Un atto di prepotenza del figlio che si era chiuso con la pace, ma il padre violento ha aggredito il genitore dell’amichetto causandogli il distacco della retina. È finito con la denuncia di un 44enne assisano incensurato che pratica la boxe un brutto episodio avvenuto al termine della gita scolastica di una elementare nella zona di Assisi.

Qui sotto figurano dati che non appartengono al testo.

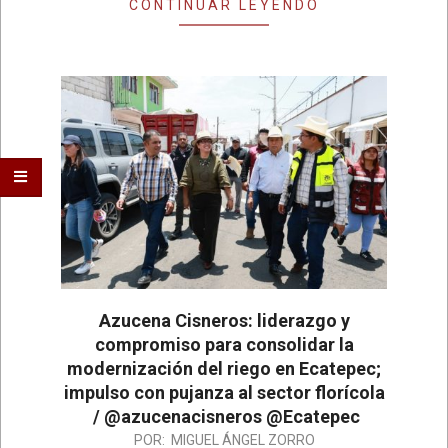
CONTINUAR LEYENDO
Azucena Cisneros: liderazgo y
compromiso para consolidar la
modernización del riego en Ecatepec;
impulso con pujanza al sector florícola
/ @azucenacisneros @Ecatepec
2026-
POR:
MIGUEL ÁNGEL ZORRO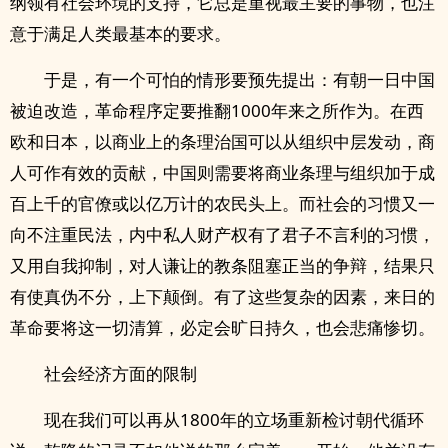
纲领有社会环境的支持，它总是重视最主要的事物，也注
意于满足人类最基本的要求。
于是，有一个可怕的情形要预先提出：有朝一日中国
被迫改造，革命程序定要推翻1000年来之所作为。在西
欧和日本，以商业上的条理治国可以从组织中层发动，商
人可作有效的贡献，中国则需要将商业条理与组织加于成
百上千的官僚或以亿万计的农民头上。而社会的习惯又一
向不注重民法，内中私人财产权有了君子不言利的习惯，
又用自我抑制，对人谦让的教条阻塞正当的争辩，结果只
有使真伪不分，上下颠倒。有了这些复杂的因素，来日的
革命要将这一切清算，必定会旷日持久，也会悲痛惨切。
社会经济方面的限制
现在我们可以再从1800年的立场重新检讨朝代循环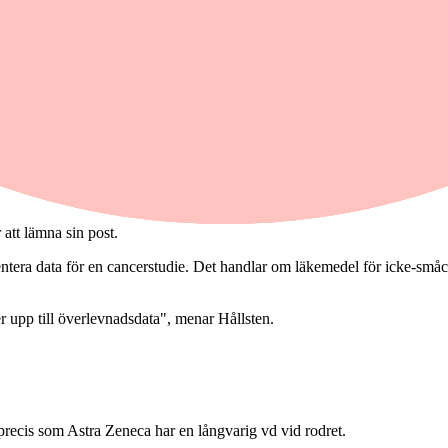
tra Zeneca
.
 varit där sedan 2012. Han har drivit kulturell förändring och gjort klok
 att lämna sin post.
ntera data för en cancerstudie. Det handlar om läkemedel för icke-småce
er upp till överlevnadsdata", menar Hållsten.
precis som Astra Zeneca har en långvarig vd vid rodret.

Lite tra bambini Secondo quanto riferisce la polizia, un padre giunto a riprendere il proprio bambino ha scoperto dalle sue parole che un suo compagno di classe, poco prima dell’uscita, lo aveva preso per il collo procurandogli un vistoso arrossamento. La causa del litigio era stata il diniego opposto dal bambino alla richiesta dell’amico di fargli lo zaino.

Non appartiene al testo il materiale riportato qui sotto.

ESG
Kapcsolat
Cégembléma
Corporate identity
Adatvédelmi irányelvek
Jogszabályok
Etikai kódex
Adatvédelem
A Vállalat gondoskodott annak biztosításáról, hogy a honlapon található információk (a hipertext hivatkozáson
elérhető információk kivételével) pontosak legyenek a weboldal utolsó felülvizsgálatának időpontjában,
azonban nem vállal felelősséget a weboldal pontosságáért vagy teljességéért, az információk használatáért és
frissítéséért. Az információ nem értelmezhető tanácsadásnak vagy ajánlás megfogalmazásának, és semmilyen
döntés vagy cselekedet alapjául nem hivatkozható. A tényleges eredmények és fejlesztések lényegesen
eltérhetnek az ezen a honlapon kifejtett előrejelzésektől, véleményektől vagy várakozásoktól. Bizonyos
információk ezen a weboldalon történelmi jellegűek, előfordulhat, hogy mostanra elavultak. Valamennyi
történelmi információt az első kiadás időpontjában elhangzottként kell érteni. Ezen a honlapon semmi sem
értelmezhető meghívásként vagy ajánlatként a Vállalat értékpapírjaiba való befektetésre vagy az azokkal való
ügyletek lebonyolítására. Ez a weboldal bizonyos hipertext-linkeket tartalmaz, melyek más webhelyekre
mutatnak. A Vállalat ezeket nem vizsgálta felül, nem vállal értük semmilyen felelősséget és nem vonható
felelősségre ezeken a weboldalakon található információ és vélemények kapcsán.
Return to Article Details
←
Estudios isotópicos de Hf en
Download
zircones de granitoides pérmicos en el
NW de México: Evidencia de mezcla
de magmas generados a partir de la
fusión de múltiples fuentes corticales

Pace fatta A quel punto, il padre, sulla via di casa, ha deciso di andare a casa dell’amichetto per chiedere chiarimenti ma – secondo la polizia – con uno spirito esclusivamente conciliatorio. E infatti, nei pressi del cancello di casa hanno trovato il bambino che avrebbe subito confermato quanto fatto al suo compagno e, dopo essersene pentito, gli ha chiesto scusa stringendogli la mano.
L’aggressione Verso sera, però, mentre l’uomo e il figlio erano al lavoro, è arrivato il genitore del compagno di scuola. Visto che sul collo dell’altro bambino non c’era più nessun segno di rossore, preso dall’ira e completamente fuori controllo, ha aggredito il padre sferrandogli due pugni che hanno colpito con violenza la tempia destra e sinistra e causandogli sanguinamento da un occhio.

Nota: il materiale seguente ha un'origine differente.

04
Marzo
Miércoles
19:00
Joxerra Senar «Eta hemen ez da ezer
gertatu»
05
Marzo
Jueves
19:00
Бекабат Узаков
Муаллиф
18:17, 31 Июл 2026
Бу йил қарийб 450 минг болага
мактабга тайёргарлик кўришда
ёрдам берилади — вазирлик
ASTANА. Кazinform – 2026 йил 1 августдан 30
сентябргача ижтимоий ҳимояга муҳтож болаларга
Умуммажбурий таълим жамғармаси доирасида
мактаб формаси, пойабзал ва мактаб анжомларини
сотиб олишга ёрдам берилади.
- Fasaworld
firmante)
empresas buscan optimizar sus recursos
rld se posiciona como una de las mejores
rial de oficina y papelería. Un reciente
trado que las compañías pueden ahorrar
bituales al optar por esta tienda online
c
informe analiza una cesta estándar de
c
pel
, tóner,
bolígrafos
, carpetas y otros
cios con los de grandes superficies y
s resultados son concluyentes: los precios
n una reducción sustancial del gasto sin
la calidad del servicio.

Soccorsi e denuncia L’aggressore, resosi conto della gravità di quanto commesso, ha subito soccorso l’altro, poi condotto all’ospedale di Foligno, dove gli è stato riscontrato il trauma cranico con probabile distacco della retina. L’indomani l’uomo ha sporto denuncia al commissariato di Assisi nei confronti del 44enne, che ora dovrà rispondere del reato di lesioni personali.